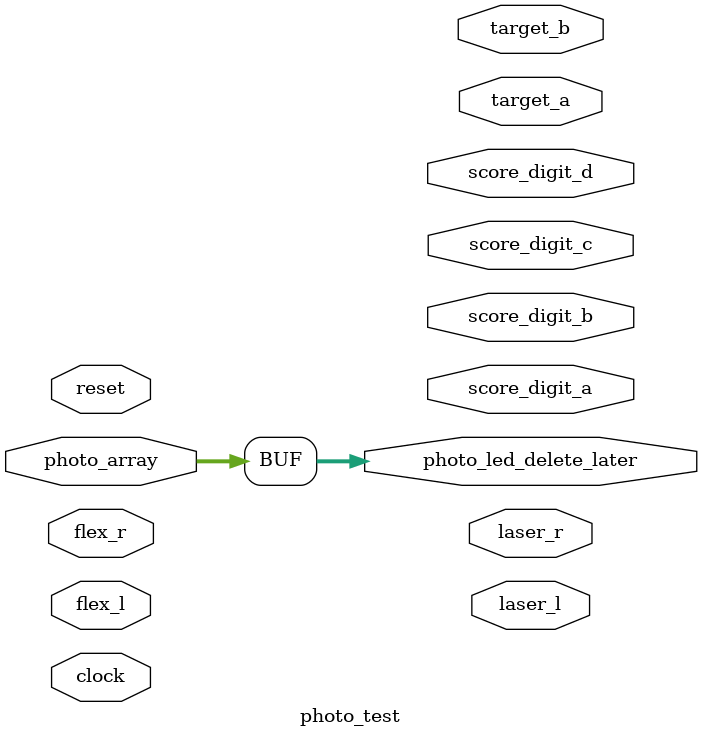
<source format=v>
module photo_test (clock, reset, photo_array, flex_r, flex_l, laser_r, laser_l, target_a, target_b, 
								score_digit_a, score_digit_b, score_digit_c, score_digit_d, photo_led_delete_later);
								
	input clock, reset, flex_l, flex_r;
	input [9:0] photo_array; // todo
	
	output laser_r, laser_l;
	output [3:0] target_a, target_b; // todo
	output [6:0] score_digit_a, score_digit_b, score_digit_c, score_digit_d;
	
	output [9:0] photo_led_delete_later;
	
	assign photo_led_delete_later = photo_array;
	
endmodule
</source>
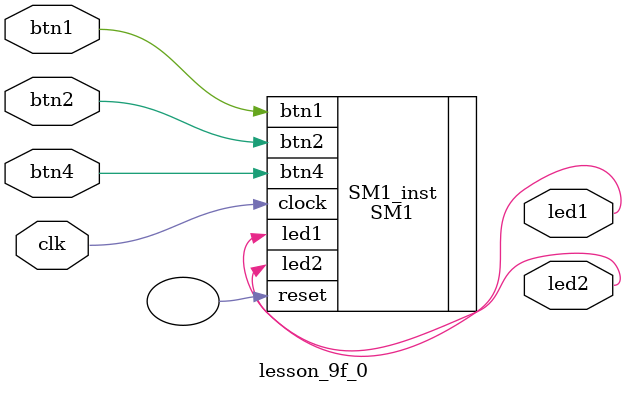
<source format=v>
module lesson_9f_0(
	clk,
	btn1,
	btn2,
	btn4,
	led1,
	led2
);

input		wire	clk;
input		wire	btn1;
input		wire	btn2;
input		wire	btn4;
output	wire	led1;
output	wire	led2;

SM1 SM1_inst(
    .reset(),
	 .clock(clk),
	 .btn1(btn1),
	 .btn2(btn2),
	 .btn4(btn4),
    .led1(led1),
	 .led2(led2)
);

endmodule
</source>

---

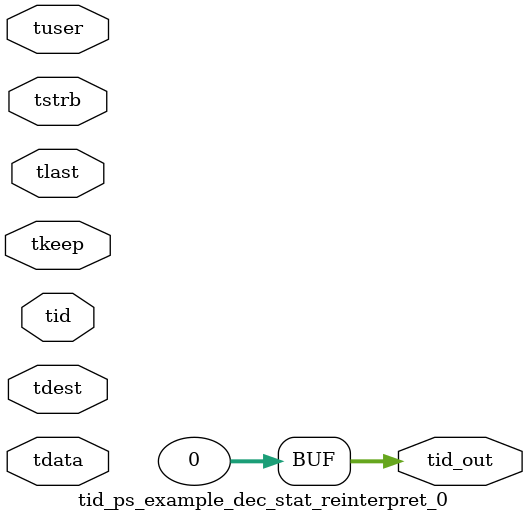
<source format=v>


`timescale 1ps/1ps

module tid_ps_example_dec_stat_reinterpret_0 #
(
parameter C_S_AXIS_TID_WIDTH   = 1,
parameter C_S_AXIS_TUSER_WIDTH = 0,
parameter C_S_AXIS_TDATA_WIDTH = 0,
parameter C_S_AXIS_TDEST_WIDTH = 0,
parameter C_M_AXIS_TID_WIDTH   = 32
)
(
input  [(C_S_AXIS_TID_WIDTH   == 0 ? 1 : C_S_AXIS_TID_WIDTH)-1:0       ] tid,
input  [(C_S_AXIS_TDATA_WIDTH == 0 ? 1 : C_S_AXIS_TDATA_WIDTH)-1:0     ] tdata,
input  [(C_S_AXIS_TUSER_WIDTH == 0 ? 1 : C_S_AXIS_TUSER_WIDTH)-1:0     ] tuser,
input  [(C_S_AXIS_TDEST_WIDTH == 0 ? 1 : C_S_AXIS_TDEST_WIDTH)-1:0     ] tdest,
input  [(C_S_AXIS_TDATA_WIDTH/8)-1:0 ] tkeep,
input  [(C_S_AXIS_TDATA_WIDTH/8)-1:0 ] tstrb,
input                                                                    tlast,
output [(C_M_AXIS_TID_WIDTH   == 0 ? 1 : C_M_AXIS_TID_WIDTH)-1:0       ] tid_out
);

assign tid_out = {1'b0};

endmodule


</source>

---

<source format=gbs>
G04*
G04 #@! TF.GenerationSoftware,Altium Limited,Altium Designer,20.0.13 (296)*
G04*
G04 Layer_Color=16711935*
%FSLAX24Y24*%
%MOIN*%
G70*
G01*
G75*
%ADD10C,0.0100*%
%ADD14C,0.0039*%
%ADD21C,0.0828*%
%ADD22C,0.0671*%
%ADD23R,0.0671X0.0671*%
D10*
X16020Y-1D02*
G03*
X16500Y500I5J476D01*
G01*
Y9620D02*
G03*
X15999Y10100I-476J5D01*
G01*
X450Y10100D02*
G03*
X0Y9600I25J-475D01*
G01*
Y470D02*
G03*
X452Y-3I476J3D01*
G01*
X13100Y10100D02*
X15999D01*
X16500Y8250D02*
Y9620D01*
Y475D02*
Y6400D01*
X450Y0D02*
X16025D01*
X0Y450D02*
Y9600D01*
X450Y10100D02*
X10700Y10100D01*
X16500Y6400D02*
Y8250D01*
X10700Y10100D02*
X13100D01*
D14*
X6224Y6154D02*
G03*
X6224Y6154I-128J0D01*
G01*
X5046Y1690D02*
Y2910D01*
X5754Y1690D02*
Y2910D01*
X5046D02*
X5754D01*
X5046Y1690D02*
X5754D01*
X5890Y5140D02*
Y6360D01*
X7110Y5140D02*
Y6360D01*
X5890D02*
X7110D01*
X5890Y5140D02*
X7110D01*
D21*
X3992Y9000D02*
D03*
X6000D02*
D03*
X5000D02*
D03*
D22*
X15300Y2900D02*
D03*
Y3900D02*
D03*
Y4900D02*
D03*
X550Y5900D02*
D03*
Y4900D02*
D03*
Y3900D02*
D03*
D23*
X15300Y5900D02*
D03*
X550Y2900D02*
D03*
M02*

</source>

What needs to be done >>
Taking the listing as a whole, count how many of its lines contain the word "assign", and reply with that count alone.

Solution to this problem >>
2